**BRIEF:**
An exact copy of the entries, with every picture omitted, is what is needed here.

**THE DATA:**
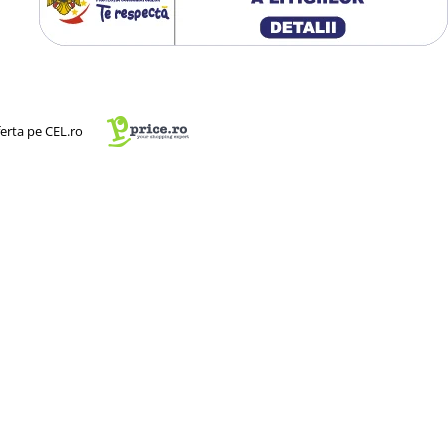
ona clienții cu rezultatele dvs.
ri, spiralate,LED, cu
tate de 5500K, lumina perfecta
ferta pe CEL.ro
 de majoritatea fotografilor
LED de 75-105W cu telecomanda
na de zi naturala, lumina rece
ioara, acestia pot sustine o
timea maxima de 200 cm.
l acestora este format din 3
 echipamente foto-video, precum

**ANSWER:**
ona clienții cu rezultatele dvs.
ri, spiralate,LED, cu
tate de 5500K, lumina perfecta
ferta pe CEL.ro
 de majoritatea fotografilor
LED de 75-105W cu telecomanda
na de zi naturala, lumina rece
ioara, acestia pot sustine o
timea maxima de 200 cm.
l acestora este format din 3
 echipamente foto-video, precum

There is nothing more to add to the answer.